Medium Cool Criterion Collection Blu-ray Review
The year of 1968 was a tumultuous one: Martin Luther King, Jr. was murdered in Memphis; Robert Kennedy was assassinated in Los Angeles; police incited riots at the Democratic National Convention in Chicago. And the whole world was watching.
MEDIUM COOL is about many things: racial and social tensions, the zeitgeist of ‘60s America, the moral dilemmas and role of journalists…It’s a film that asks many questions, like, What does “human interest” really mean?, Is a reporter “out there to get blood and gusts” or are they simply there to record?, When is a journalist—if ever—supposed to interfere? At times, we get blurred answers: the first scene has John and his soundman, Gus (Peter Bonerz, who would later play Dr. Jerry Robinson on THE BOB NEWHART SHOW), at the scene of an accident capturing all of the video and audio they need for a news piece before they call for help.
The main character is John Cassellis (Robert Forster, THE STALKING MOON and later Quentin Tarantino’s JACKIE BROWN), a television cameraman at odds with the station he works for. One of the major plotlines is his involvement with a single woman named Ruth (Verna Bloom, who would later play Mary in Martin Scorsese’s THE LAST TEMPTATION OF CHRIST), who has a young son named Harold (Harold Blankenship). It’s their bond that poses at least some sort of stability in the country.
We are surrounded by violence. When a woman suggests she and John take in a movie, they wind up at a roller derby game, which is as good of a place as any to have fun. But then a fight breaks out and the crowd starts to cheer it on. Hexler cuts to the two making love, perhaps to suggest that Americans get off on the violence they encounter and that, in a way, sex and violence coincide. There is another moment with the two, where they chase each other around an apartment naked, which ends on a shot of Eddie Adams’ Pulitzer Prize-winning photograph of Nguyễn Văn Lém’s execution.
MEDIUM COOL is directed by Haskell Wexler, who is better known as a cinematographer, having photographed films for such men as Elia Kazan (AMERICA, AMERICA, 1963), Mike Nichols (WHO’S AFRAID OF VIRGINIA WOOLF?, 1966), Hal Ashby (BOUND FOR FLORY, 1973), Milos Forman (ONE FLEW OVER THE CUCKOO’S NEST, 1975), and Terrence Malick (DAYS OF HEAVEN, 1978). (He won Oscars for VIRGINIA WOOLF and BOUND FOR GLORY.)
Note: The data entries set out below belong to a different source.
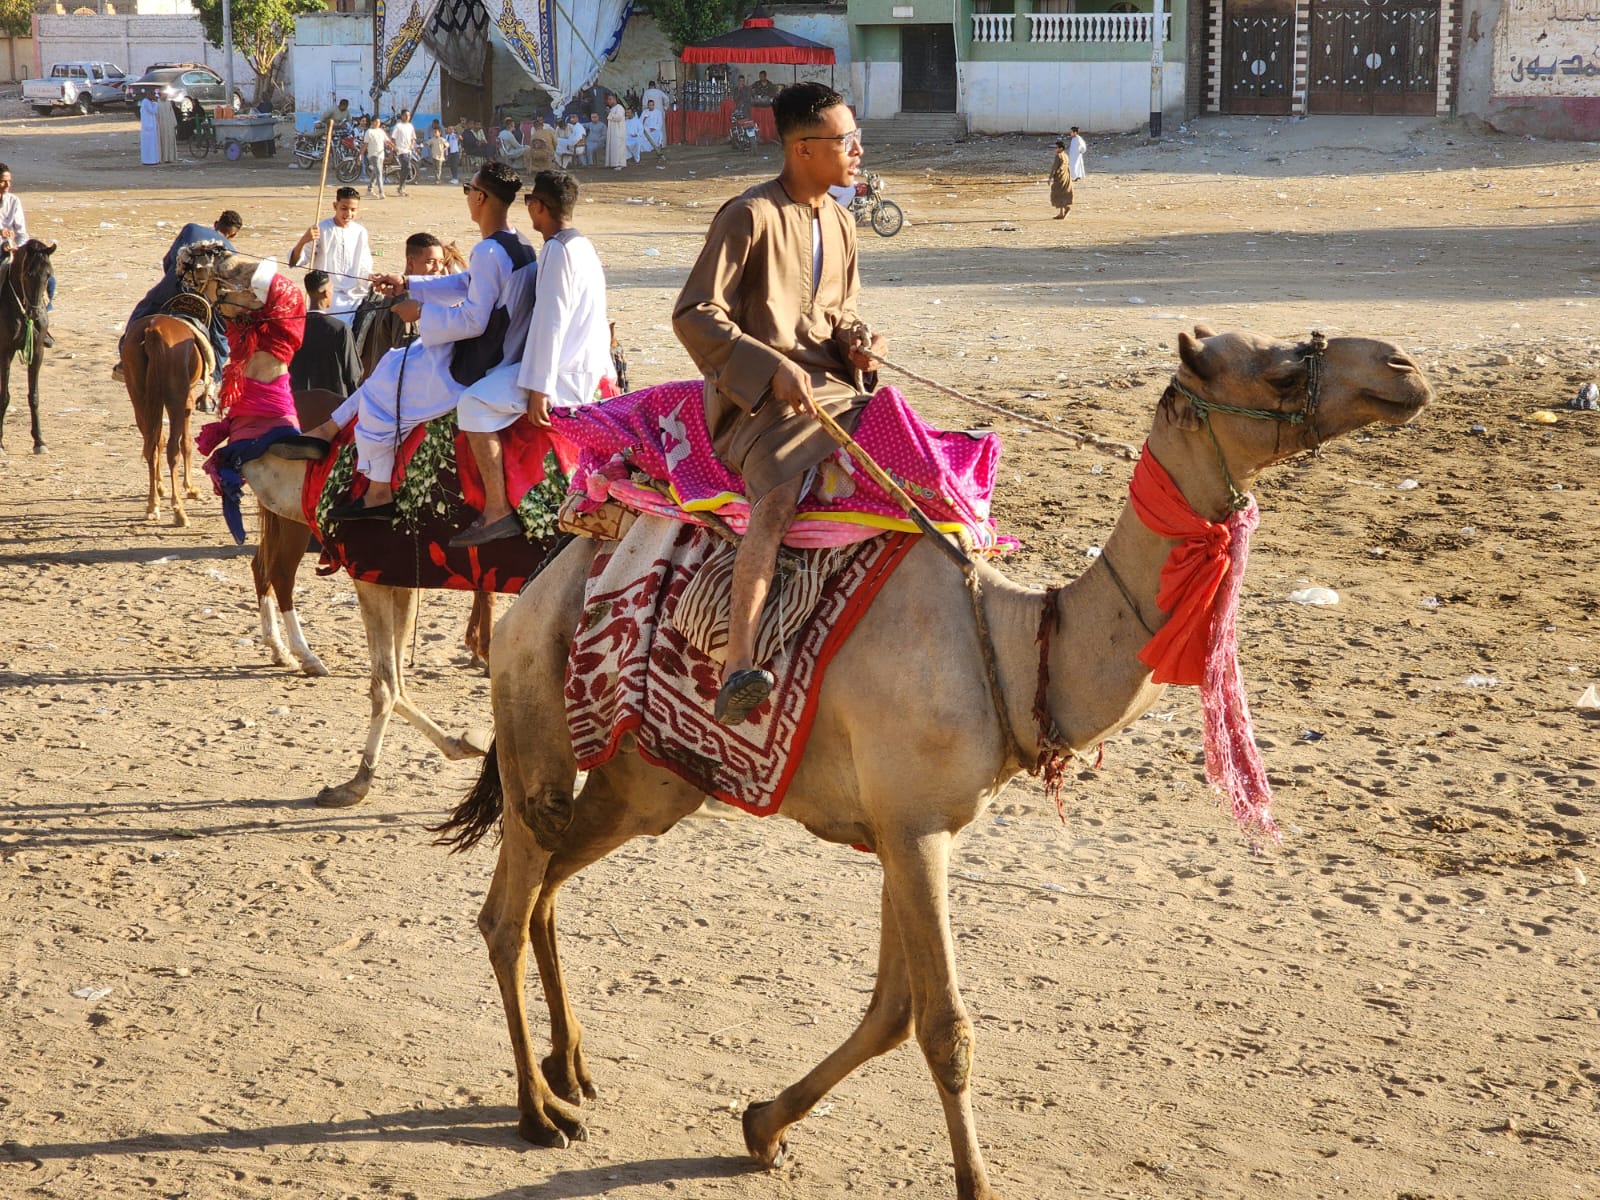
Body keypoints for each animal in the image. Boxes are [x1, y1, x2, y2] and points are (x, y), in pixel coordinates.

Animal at [0, 240, 57, 454]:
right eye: (28, 274)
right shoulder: (5, 352)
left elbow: (34, 396)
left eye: (48, 274)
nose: (35, 313)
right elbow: (4, 396)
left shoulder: (38, 351)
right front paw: (0, 442)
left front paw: (39, 441)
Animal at [432, 329, 1433, 1200]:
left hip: (646, 781)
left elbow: (891, 1010)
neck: (1017, 645)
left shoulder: (911, 831)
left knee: (550, 884)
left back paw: (574, 1069)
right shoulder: (913, 832)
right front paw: (976, 1185)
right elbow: (945, 1025)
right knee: (504, 910)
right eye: (1273, 368)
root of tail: (535, 594)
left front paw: (764, 1124)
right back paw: (540, 1112)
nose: (1401, 367)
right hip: (544, 729)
Wexler captures the era, filled with what the credits list as “black militants,” “Kennedy students” and “media people,” in a way no other director has. By blending in actual footage of demonstration practices (which lends to the cinéma vérité style), Wexler goes into the heart, allowing the viewer, like the cast and crew, to both observe and become a part of the scene. At the time of its 1969 release, MEDIUM COOL was given an X rating from the MPAA, which Hexler called “political.” It was and is essential viewing, as relevant and thought-provoking today as it was nearly 45 years ago.
MEDIUM COOL BLU-RAY REVIEW
Video: 1.85:1 in 1080p with MPEG-4 AVC codec. Approved by Haskell Wexler, this high-definition transfer was “created in 4K resolution” and presents MEDIUM COOL with complete authenticity, simultaneously sprucing up the video and maintaining the necessary grain. Those who have seen Paramount’s DVD from 2001 will immediately note that the picture has been cleaned up considerably and now boasts incredible detail and clarity throughout.
Audio: English Mono. The audio is also a major improvement from the DVD, with clean dialogue and appropriate balance in the more chaotic scenes.
Audio commentary featuring Haskell Wexler, Paul Golding and Marianna Hill: In this commentary from 2001, director Wexler, editor Golding and actress Hill sit down to discuss the making of MEDIUM COOL, touching on a variety of topics, including locations, filming in the midst of actual tension and more.
Audio commentary featuring Paul Cronin: In this new commentary, film historian Cronin, who directed LOOK OUT HASKELL, IT’S REAL!, offers an academic view of the context and content of MEDIUM COOL.
Haskell Wexler (14:52): In this interview, Wexler discusses MEDIUM COOL and the state of the nation at the time.
“LOOK OUT HASKELL, IT’S REAL!” (53:10): Here, extended excerpts from Cronin’s 2001 documentary paint a portrait of MEDIUM COOL’s production, style, influences, themes, and more. Interviewees include with Wexler, Verne Bloom, Peter Bonerz, Robert Forster, and writer Studs Terkel.
Harold Blankenship (15:50) includes excerpts from Cronin’s documentary SOONER OR LATER, which traced the life of Blankenship, who played Verna Bloom’s son in MEDIUM COOL.
MEDIUM COOL Revisited (33:16): Wexler returns to Chicago, this time to document the 2012 protests against the NATO summit.
Also included is a 16-page booklet featuring an essay by film critic and programmer Thomas Beard.